(PASSAGE FOR REVIEW)
[Start of Attachment]
For a project I am working on recently, I ran into some issues with my PCB that uses an MSP430. Naturally, I looked to issues with the traces and the software. However, one facet of my PCB design that I was  was the requirements for the MSP430G2553 to operate on its own. By this, how to use the MSP430G2553 after it has been programmed on the Launchpad and then placed into a DIP socket onto a PCB.

In general, what general requirements would a standalone MSP430G2553 (operating on a PCB) need? Do I need to hold certain pins high or ______ (etc.) or certain resistors on each pin?

Thank You,

Quest Jelinek

  • 0
    Intellectual 965 points

    IIRC, there isn't much needed except for the resistor and capacitor on the reset pin. As a reference, please see the schematic of the MSP430G2 Launchpad for the configuration and component values for the resistor and capacitor.

  • 0 in reply to Dubnet
    Guru 74080 points

    I would also add a 10µ + 100n  across DVcc and DVss.

  • 0 in reply to Dubnet
    Guru 227245 points
    On devices with SBW, the capacitor at the reset pin is limited to 2.2nF (including wire and trace capacitance). This is because the reset pin is also a clock pin for the SBW singal (some MHz).
    If VCC can be slowly rising, this isn't enough to keep the MSP in reset while VCC is still rising. To us a larger capacitor (for a larger Tau), put 100nF (or even more) to VSS and 10K to VCC, but put an additional 1k resistor between the two and the RST pin. This is sufficient to separate the high-frequency SBW signal from the large capacitor while still providing a long low-level during VCC rise.
[End of Attachment]
(REQUIRED ACTION A) Translate this sentence from the MSP430G2553 forum thread into Spanish: "On devices with SBW, the capacitor at the reset pin is limited to 2.2nF (including wire and trace capacitance)."
(REQUIRED ACTION B) Write the next part of the forum thread about running a standalone MSP430G2553 on a PCB, starting after its final sentence.
The material after this sentence is not needed here.

(SOURCE INFORMATION)
[Start of Attachment]
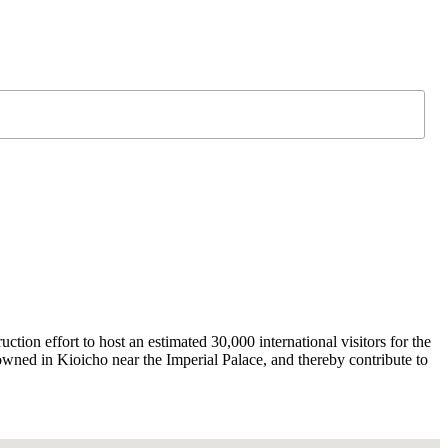
on effort to host an estimated 30,000 international visitors for the
wned in Kioicho near the Imperial Palace, and thereby contribute to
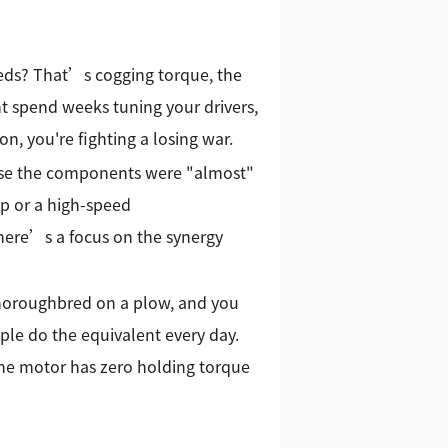
eds? That’s cogging torque, the
ht spend weeks tuning your drivers,
on, you're fighting a losing war.
ause the components were "almost"
p or a high-speed
 there’s a focus on the synergy
 thoroughbred on a plow, and you
ople do the equivalent every day.
 the motor has zero holding torque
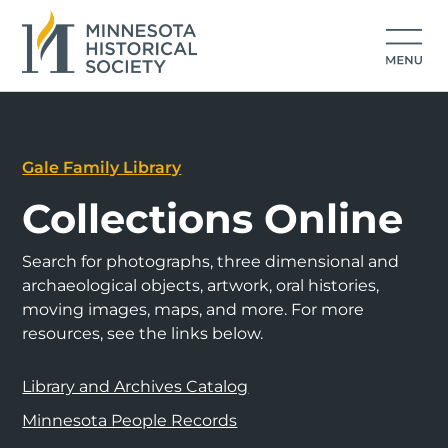
Gale Family Library
Collections Online
Search for photographs, three dimensional and
archaeological objects, artwork, oral histories,
moving images, maps, and more. For more
resources, see the links below.
Library and Archives Catalog
Minnesota People Records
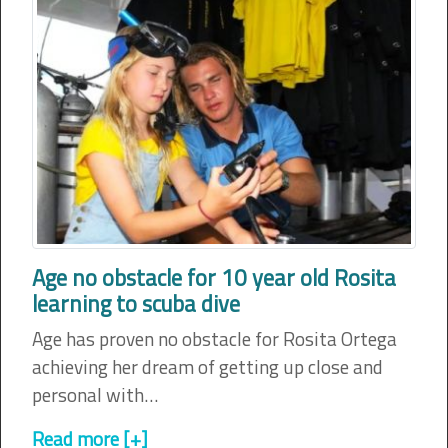
Age no obstacle for 10 year old Rosita
learning to scuba dive
Age has proven no obstacle for Rosita Ortega
achieving her dream of getting up close and
personal with…
Read more [+]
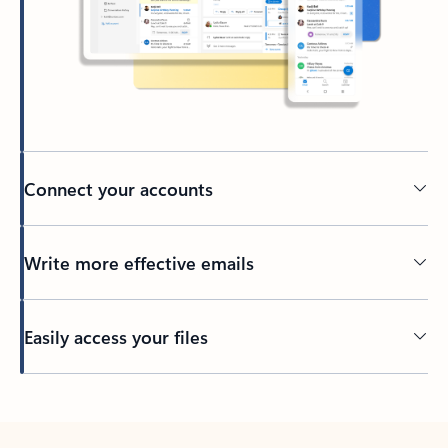
Connect your accounts
Write more effective emails
Easily access your files
Back to tabs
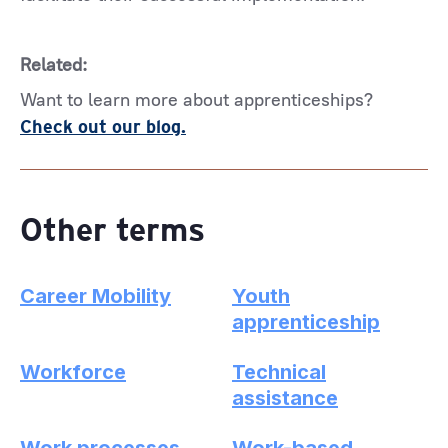
Related:
Want to learn more about apprenticeships?
Check out our blog.
Other terms
Career Mobility
Youth
apprenticeship
Workforce
Technical
assistance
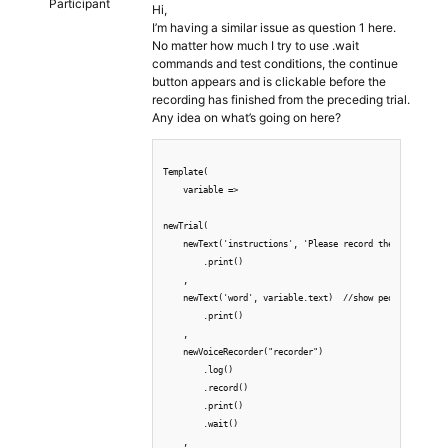
Participant
Hi,
I’m having a similar issue as question 1 here.
No matter how much I try to use .wait
commands and test conditions, the continue
button appears and is clickable before the
recording has finished from the preceding trial.
Any idea on what’s going on here?
Template(  

    variable => 

newTrial(

    newText('instructions', 'Please record the following 
        .print()

    ,

    newText('word', variable.text)  //show people all the
        .print()

    ,

    newVoiceRecorder("recorder") 

        .log()

        .record()

        .print()

        .wait()

    ,
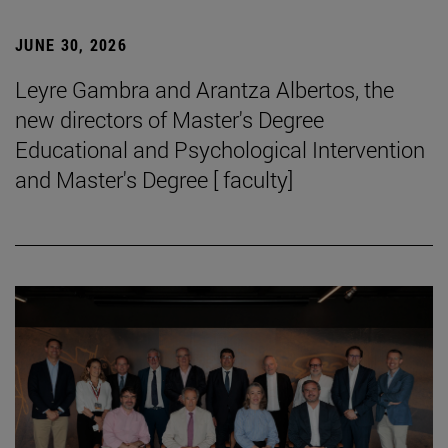
JUNE 30, 2026
Leyre Gambra and Arantza Albertos, the
new directors of Master's Degree
Educational and Psychological Intervention
and Master's Degree [ faculty]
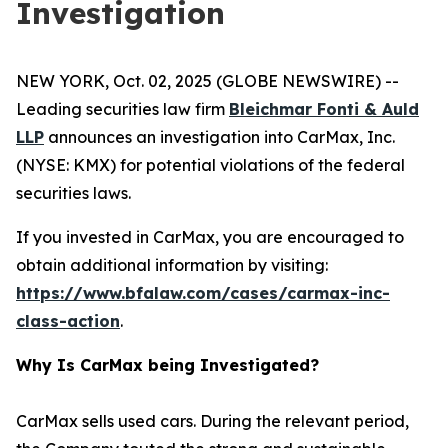
Investigation
NEW YORK, Oct. 02, 2025 (GLOBE NEWSWIRE) --
Leading securities law firm
Bleichmar Fonti & Auld
LLP
announces an investigation into CarMax, Inc.
(NYSE: KMX) for potential violations of the federal
securities laws.
If you invested in CarMax, you are encouraged to
obtain additional information by visiting:
https://www.bfalaw.com/cases/carmax-inc-
class-action
.
Why Is CarMax being Investigated?
CarMax sells used cars. During the relevant period,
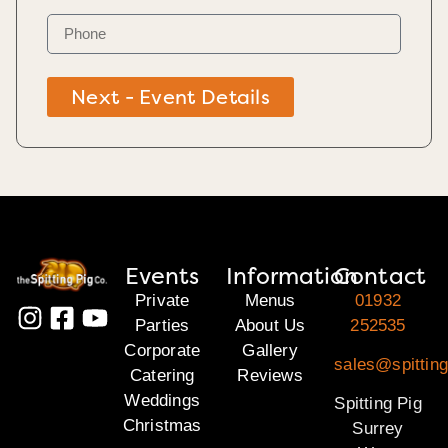
Next - Event Details
Events
Information
Contact
Private
Menus
01932
Parties
About Us
252535
Corporate
Gallery
sales@spitting
Catering
Reviews
Weddings
Spitting Pig
Christmas
Surrey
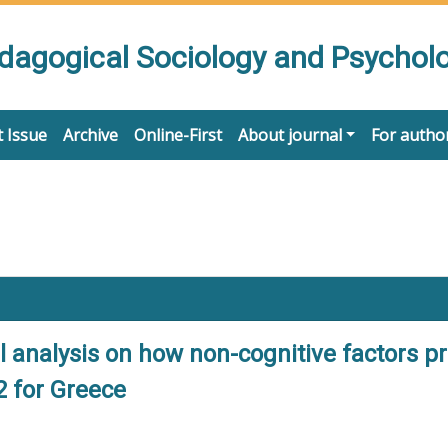
edagogical Sociology and Psychol
 Issue
Archive
Online-First
About journal
For autho
el analysis on how non-cognitive factors 
2 for Greece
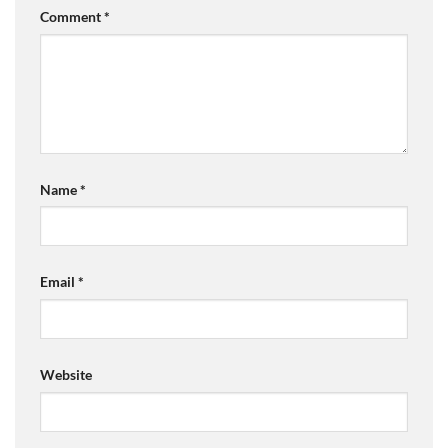
Comment
*
Name
*
Email
*
Website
[End of Attachment]
(EXERCISE ANSWER A) En los dispositivos con SBW, el condensador del pin de reset está limitado a 2,2 nF (incluida la capacitancia del cable y de la pista).

(EXERCISE ANSWER B)
    If the part has a separate AVCC/AVSS, a separate 10µ Tantalum/100nF ceramic combo is recommended between the two, while separating AVCC from DVCC by a 10-100Ohms resistor, and routing AVSS separately form DVSS to the supply GND point. Internally, the analog and digital supply voltages may differ by up to 0.2V, so the separate GND trace will be free of current-induced digital gnd ripples while the R/C filter eliminates ripples on the DVCC-DVSS voltage. THis gives way better analog results.
    If the analog circuitry isn't used, then AVCC/AVSS shoudl be connected to DVCC/DVSS directly.

    For DVCC, an electrolytic capacitor of 10 or 47µF is sufficient (doesn't need to be tantalum). And a 100nF ceramic one.

    And on 5x family devices and newer, a separate external 470nF capacitor (ideally a good ceramic one, for lowest losses) to GND must be added (for the internal core voltage regulator). See the data sheet.
  • 0 in reply to Jens-Michael Gross
    Intellectual 600 points

    Jens-Michael Gross said:

    If VCC can be slowly rising, this isn't enough to keep the MSP in reset while VCC is still rising.

    Thanks Jens-Michael Gross, You could explain to me that it means that 'If VCC can be slowly rising, this isn't enough to keep the MSP in reset while VCC is still rising'

  • 0 in reply to FranMartin
    Guru 227245 points

    FranMartin said:
    You could explain to me that it means that 'If VCC can be slowly rising, this isn't enough to keep the MSP in reset while VCC is still rising'

    The MSP is a low-power device. For this reason, the brownout detection can't use a bandgap reference. As a result, the trigger level is not too precise (see data sheet).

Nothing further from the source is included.